GIVEN EXERCISE 1
In the patent summary, condense the paragraph that begins "More specifically, in accordance with this invention" into a bulleted list of the composition's indispensable ingredients, keeping the amount and the chemical names given for the antioxidant.
GIVEN EXERCISE 2
According to the patent summary, what type of colorant is an indispensable ingredient of the detergent composition?

DOCUMENT PASSAGE
SUMMARY OF THE INVENTION

We have discovered that when a specific antioxidant is added to a liquid detergent composition containing a sulfate- or sulfonate-type anionic organic surfactant, and a colorant, a very excellent effect of preventing color fading of the colorant is obtained and that even if this specific antioxidant is added in considerable excess, discoloration of the detergent composition due to deterioration or decomposition of the colorant or deterioration of the antioxidant per se is avoided.

More specifically, in accordance with this invention, there is provided a colored liquid detergent composition possessing improved color retention comprising, as indispensable ingredients, an anionic organic surfactant having a sulfate or sulfonate group in the molecule, a colorant of the coal-tar type, and 0.02 to 1.0 percent by weight, based on the weight of said anionic surfactant, of 2,6-di-tertbutyl-p-cresol (hereinafter referred to as "BHT" (butylated hydroxytoluene)) or 2-tert-butyl-4-hydroxyanisole, 3-tert-butyl-4-hydroxyanisole and mixtures thereof (hereinafter referred to as "BHA" (butylated hydroxyanisole)).

DATA PROVIDED

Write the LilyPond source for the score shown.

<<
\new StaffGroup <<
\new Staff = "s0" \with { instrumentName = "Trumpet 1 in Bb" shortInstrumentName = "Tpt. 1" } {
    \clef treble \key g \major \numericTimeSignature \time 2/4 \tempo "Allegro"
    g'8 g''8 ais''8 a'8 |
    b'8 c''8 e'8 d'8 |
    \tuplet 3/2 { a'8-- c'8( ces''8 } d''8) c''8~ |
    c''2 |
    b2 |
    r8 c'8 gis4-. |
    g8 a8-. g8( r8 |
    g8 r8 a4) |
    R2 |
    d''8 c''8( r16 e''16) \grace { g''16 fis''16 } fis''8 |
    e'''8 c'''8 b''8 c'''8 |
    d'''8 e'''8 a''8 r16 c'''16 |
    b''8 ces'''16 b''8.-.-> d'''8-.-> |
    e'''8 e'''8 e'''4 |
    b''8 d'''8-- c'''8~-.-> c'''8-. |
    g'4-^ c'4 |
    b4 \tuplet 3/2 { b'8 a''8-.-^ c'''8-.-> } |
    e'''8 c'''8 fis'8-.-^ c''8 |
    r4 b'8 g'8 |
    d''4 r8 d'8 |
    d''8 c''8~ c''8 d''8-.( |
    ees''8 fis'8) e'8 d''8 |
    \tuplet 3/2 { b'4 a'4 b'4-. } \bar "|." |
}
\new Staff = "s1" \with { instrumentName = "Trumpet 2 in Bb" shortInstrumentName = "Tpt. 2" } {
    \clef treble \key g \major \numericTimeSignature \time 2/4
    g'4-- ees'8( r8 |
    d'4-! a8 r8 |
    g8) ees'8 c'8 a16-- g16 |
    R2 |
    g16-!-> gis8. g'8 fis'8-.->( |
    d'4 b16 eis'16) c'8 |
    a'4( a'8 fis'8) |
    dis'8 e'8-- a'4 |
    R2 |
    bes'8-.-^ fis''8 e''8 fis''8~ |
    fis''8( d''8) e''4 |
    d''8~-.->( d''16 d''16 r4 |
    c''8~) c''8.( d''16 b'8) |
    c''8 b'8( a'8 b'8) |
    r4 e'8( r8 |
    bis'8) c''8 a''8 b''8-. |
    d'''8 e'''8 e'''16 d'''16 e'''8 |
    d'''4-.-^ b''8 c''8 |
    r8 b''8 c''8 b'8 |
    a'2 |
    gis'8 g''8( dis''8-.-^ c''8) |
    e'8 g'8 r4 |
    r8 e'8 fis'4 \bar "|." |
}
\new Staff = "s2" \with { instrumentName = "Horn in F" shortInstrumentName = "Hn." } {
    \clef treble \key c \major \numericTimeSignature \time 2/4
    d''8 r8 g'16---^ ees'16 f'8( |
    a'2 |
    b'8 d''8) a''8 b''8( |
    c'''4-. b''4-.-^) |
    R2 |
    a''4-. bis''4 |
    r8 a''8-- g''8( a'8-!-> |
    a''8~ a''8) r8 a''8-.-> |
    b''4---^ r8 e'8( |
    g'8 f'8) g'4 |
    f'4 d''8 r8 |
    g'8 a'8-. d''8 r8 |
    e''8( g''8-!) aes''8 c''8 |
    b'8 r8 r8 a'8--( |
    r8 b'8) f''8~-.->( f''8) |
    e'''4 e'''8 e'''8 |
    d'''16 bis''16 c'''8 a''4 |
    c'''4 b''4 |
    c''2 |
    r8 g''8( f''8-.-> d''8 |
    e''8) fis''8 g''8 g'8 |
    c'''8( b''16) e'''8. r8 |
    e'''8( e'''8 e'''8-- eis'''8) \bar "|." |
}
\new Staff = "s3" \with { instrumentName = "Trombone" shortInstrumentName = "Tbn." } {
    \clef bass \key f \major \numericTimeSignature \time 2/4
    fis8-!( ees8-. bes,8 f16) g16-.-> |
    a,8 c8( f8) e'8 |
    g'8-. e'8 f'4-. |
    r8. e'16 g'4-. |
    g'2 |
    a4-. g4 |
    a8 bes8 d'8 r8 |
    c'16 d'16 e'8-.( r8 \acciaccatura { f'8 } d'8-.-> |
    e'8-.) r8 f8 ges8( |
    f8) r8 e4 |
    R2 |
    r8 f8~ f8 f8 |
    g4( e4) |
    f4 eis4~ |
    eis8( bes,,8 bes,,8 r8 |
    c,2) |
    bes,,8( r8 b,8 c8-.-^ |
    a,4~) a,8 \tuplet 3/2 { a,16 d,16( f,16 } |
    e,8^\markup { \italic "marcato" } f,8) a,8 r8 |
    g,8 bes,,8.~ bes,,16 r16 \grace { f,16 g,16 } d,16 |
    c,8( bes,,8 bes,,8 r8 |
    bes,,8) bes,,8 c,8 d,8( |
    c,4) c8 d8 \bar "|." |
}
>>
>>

FINAL ANSWER 1
A colored liquid detergent composition with improved color retention contains:
- an anionic organic surfactant with a sulfate or sulfonate group in the molecule
- a coal-tar type colorant
- 0.02 to 1.0 percent by weight, based on the weight of the anionic surfactant, of one of these antioxidants:
  - BHT (butylated hydroxytoluene), which is 2,6-di-tertbutyl-p-cresol
  - BHA (butylated hydroxyanisole), which is 2-tert-butyl-4-hydroxyanisole, 3-tert-butyl-4-hydroxyanisole, or mixtures of them

FINAL ANSWER 2
A colorant of the coal-tar type.